I house mine in 2 33ltr rubs, I have a single line of small holes around the side (at the top of rub) and a single line that runs all the way round the lid.
I agree with wildlifewarrior, make sure you have mesh because they can get out, I used to have some in a 2ft tall fish tank and they managed to get out


----------



## mark97r1 (Feb 9, 2007)

LOL.. i have seen them climb the silicon corners in fish tanks, but not witnessed anything in the tubs.
I have them in a large tub with a lid, but it has a hole/handle in the top about 4" x 2" right in the middle. They wouldnt be able to get out as they would have to walk upside down across the lid, but wasnt sure if i should block/close it in for the humidity. I could mess it to be safe i spose.

Mark


----------



## Alex (Jun 14, 2009)

wildlifewarrior said:


> I have about 20 holes in the lid,.,,,make sure you do have mesh...i dont care what others say about they wont climb...rubbish...i followed that years ago and on the third day i had 7 in my room:bash:


 
Also the males can jump high, using their wings


----------



## misskatie (Dec 20, 2008)

*Alternative to eggboxes?*

Just moved my colony from a 30ltr box to a 130ltr and was wondering if there is an alternative to egg boxes for a bigger scale? Also, few of the egg boxes for wet and slightly mouldy. Any ideas?
Thanks x


----------



## Pleco07 (Aug 15, 2007)

misskatie said:


> Just moved my colony from a 30ltr box to a 130ltr and was wondering if there is an alternative to egg boxes for a bigger scale? Also, few of the egg boxes for wet and slightly mouldy. Any ideas?
> Thanks x


I used to use the packaging for tv's and such like. Both the polysyrene stuff and the cardboard stuff.
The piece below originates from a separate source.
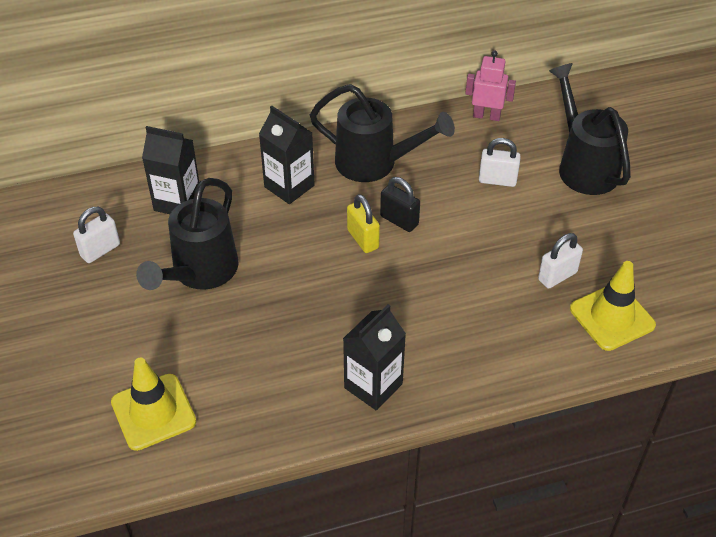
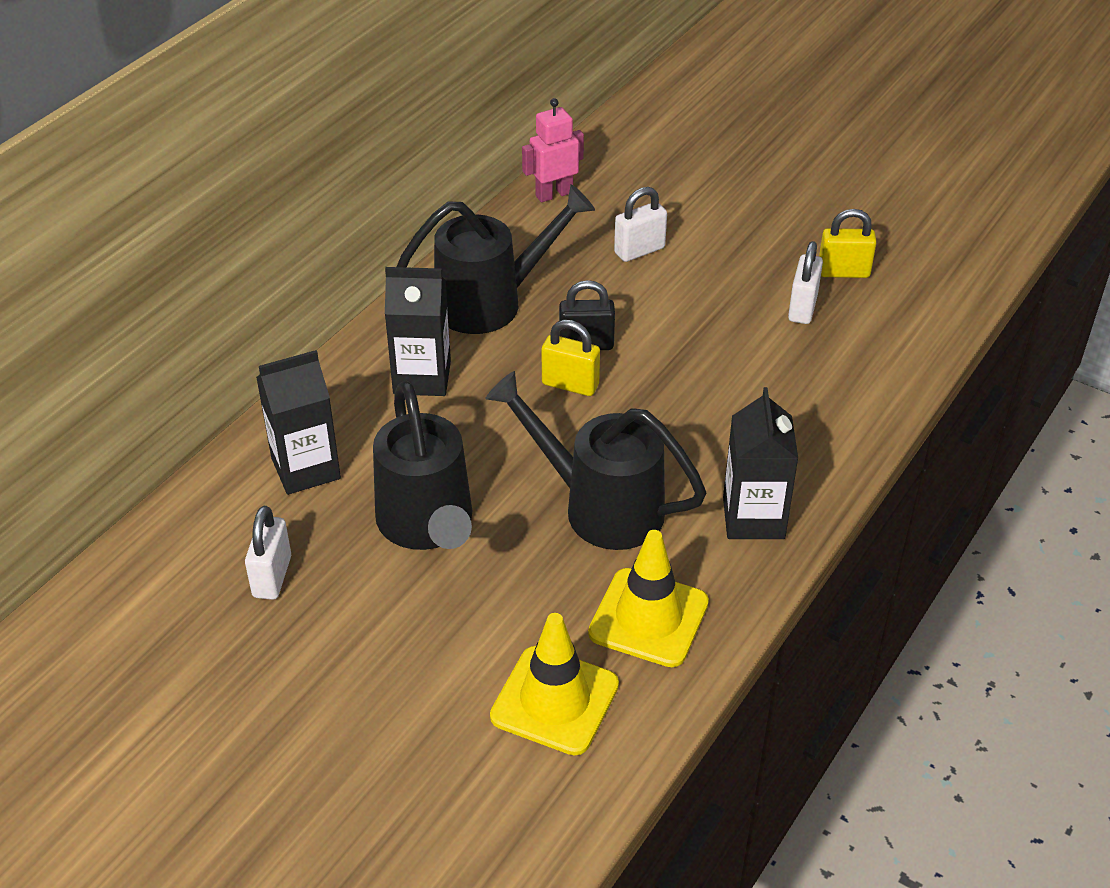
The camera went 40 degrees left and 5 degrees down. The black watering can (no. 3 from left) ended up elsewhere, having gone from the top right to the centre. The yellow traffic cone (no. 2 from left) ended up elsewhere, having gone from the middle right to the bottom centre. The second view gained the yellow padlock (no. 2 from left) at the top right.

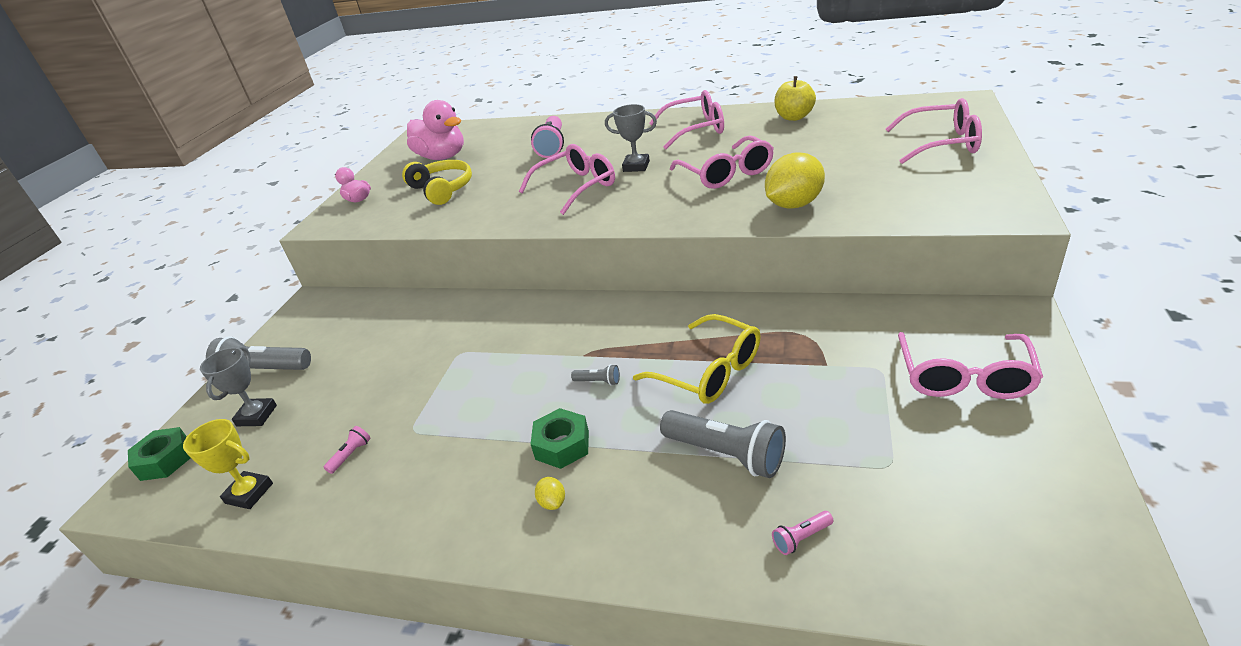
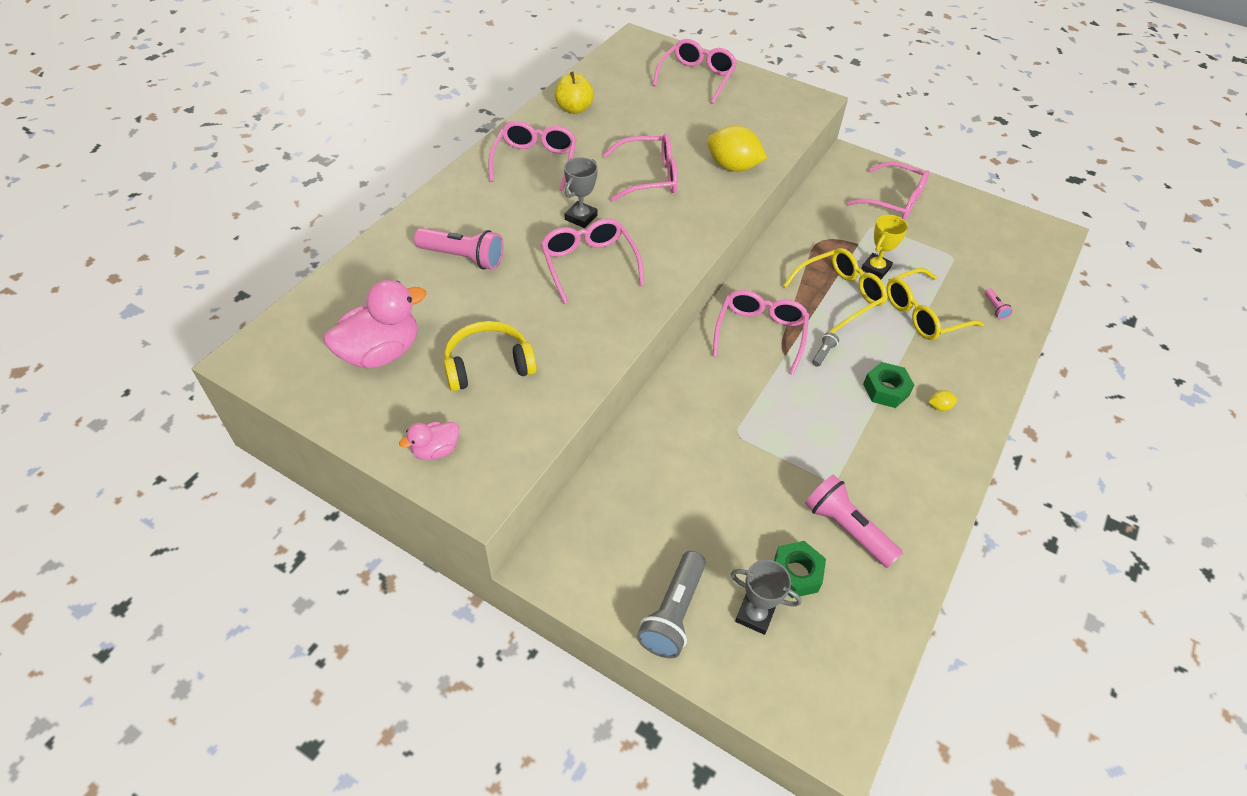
The camera went 80 degrees left and 15 degrees up. The green nut (no. 1 from left) ended up elsewhere, having gone from the bottom left to the bottom centre. The yellow trophy ended up elsewhere, having gone from the bottom left to the top right. The size of the pink flashlight (no. 1 from left in the first image) at the bottom left changed by a factor of 2.22. Where the grey flashlight (no. 3 from left) stood at the bottom centre, the yellow glasses (no. 2 from left) came to stand at the middle right. The yellow lemon (no. 2 from left in the first image) at the top centre ended up facing another way, 45 degrees counterclockwise from before. The second view gained the pink glasses (no. 5 from left) at the centre.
At the moment I have two huge peices of cardboard packaging peices that create to cave like hides and what with all the grooves in them they are perfect, roaches seem to like them anyway.

Mould shouldn't be a problem unless is to wet in there.


----------



## dragon ranch (Dec 1, 2008)

I bought a cheap tub, drilled a few small holes and use water gel for moisture,


----------